◆ WHAT TO WORK ON
Give back each entry word for word, but drop the images.

◆ GIVEN ENTRIES
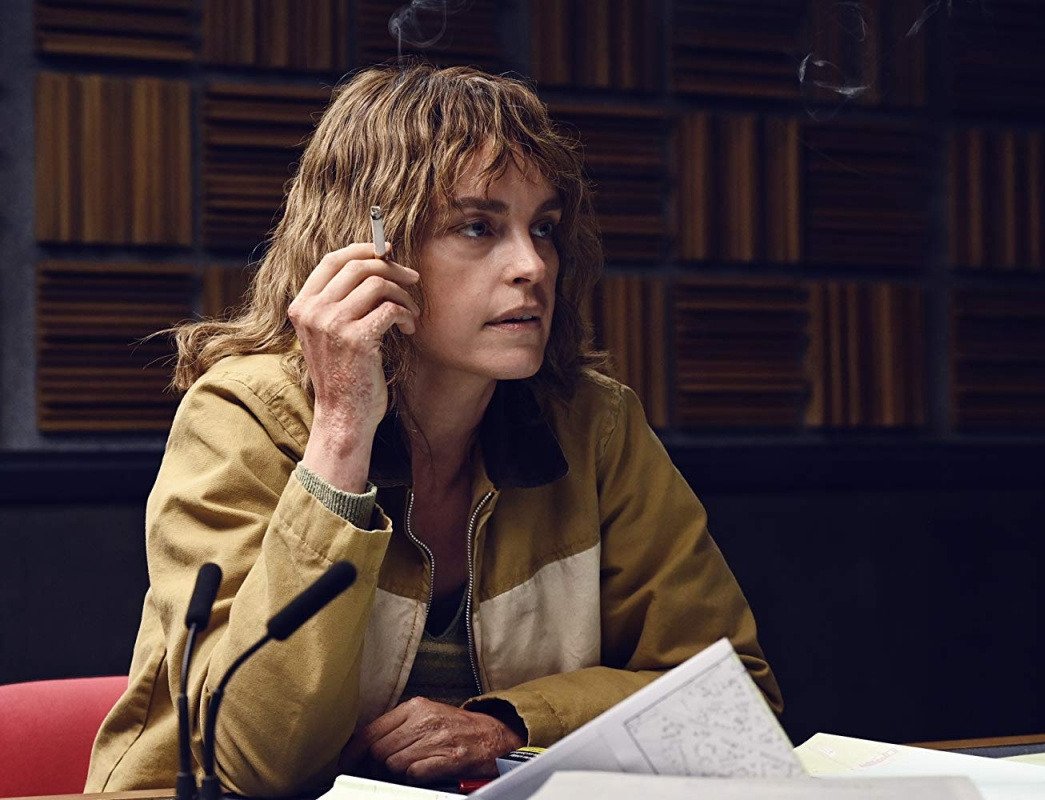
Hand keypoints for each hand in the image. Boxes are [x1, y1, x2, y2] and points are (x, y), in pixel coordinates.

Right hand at [289, 242, 419, 491]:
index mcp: (302, 305)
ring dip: (402, 295)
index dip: (363, 249)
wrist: (342, 416)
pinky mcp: (355, 339)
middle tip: (413, 279)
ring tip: (410, 314)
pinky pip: (390, 308)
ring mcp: (331, 324)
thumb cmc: (344, 374)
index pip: (333, 260)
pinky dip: (406, 315)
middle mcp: (313, 311)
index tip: (388, 252)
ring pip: (377, 283)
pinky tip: (408, 329)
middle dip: (392, 268)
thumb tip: (376, 263)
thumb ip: (341, 302)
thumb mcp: (330, 333)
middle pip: (358, 265)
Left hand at [342, 697, 523, 782]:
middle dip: (374, 767)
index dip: (354, 751)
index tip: (346, 763)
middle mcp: (425, 719)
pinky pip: (414, 774)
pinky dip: (413, 778)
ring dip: (395, 773)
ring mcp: (437, 738)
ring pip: (393, 764)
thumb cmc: (458, 727)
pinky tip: (422, 773)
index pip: (371, 730)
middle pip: (379, 750)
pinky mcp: (449, 757)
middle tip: (378, 773)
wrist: (494, 735)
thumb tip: (366, 746)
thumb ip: (399, 726)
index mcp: (416, 707)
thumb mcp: (427, 715)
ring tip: (407, 771)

◆ REPLY
Hand keypoints for each hand in the image. Boxes are [x1, y1, x2, y2] and points are (x, y), in pixel coordinates.

Right hand at [289, 242, 419, 491]:
index mcp: (302, 305)
ring dip: (402, 295)
index dip: (363, 249)
wrist: (342, 416)
pinky mcp: (355, 339)
middle tip: (413, 279)
ring tip: (410, 314)
pinky pip: (390, 308)
ring mcp: (331, 324)
thumb cmc: (344, 374)
index pip: (333, 260)
pinky dip: (406, 315)
middle mcp: (313, 311)
index tip: (388, 252)
ring pip: (377, 283)
pinky tip: (408, 329)
middle dip: (392, 268)
thumb tip: (376, 263)
thumb ip: (341, 302)
thumb mcp: (330, 333)
middle pip: (358, 265)
Left hand at [342, 697, 523, 782]:
middle dip: (374, 767)
index dip: (354, 751)
index tip: (346, 763)
middle mcp: (425, 719)
pinky pip: (414, 774)
pinky dip: (413, 778)
ring dip: (395, 773)
ring mcp: (437, 738)
ring pip: (393, 764)
thumb cmc: (458, 727)
pinky tip: (422, 773)
index pip: (371, 730)
middle pip: (379, 750)
pinky mcp: (449, 757)
middle tip: (378, 773)
wrist: (494, 735)
thumb tip: (366, 746)
thumb ip: (399, 726)
index mcp: (416, 707)
thumb mcp: (427, 715)
ring tip: (407, 771)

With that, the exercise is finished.